The government is attempting to improve the water quality in Burundi. For example, in 2000, the government adopted laws breaking up the monopoly over sanitation services. The government also introduced a new regulatory framework to aid the improvement of water quality in Burundi.
The Water and Electric Authority (REGIDESCO) is another arm of the government attempting to improve the water quality in Burundi. REGISDESCO made 29,700 water connections and 49 standpipe connections in Bujumbura, the capital of Burundi. Additionally, REGISDESCO made 1,500 new water connections in the capital before 2010, and suggested further new water connections for this decade.
Unfortunately, the overall performance of REGIDESCO is not satisfactory. REGIDESCO is not doing well financially.
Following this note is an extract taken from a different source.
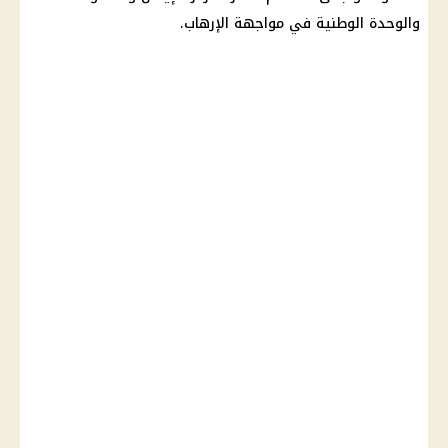
والوحدة الوطنية في مواجهة الإرهاب.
Nonpayment of water bills, especially by public sector users, inhibits REGIDESCO from improving the water quality in Burundi.
Still, there is hope. One of the government’s goals is the rehabilitation of the drinking water supply. Another important priority is to improve the hygiene and sanitation in both urban and rural areas. In fact, since 1990, 1.2 million people gained access to improved sanitation. The government also hopes to provide one covered indoor latrine and one public latrine in each public establishment in rural areas, where residents struggle even more to obtain clean water.
There are also donors helping to improve the water quality in Burundi ever since the democratic elections of 2005. For example, the African Development Bank (AfDB) launched an $18 million project to assess water and sanitation resources throughout Burundi.
The enthusiasm to improve water quality in Burundi may encourage a global effort to further address the issue.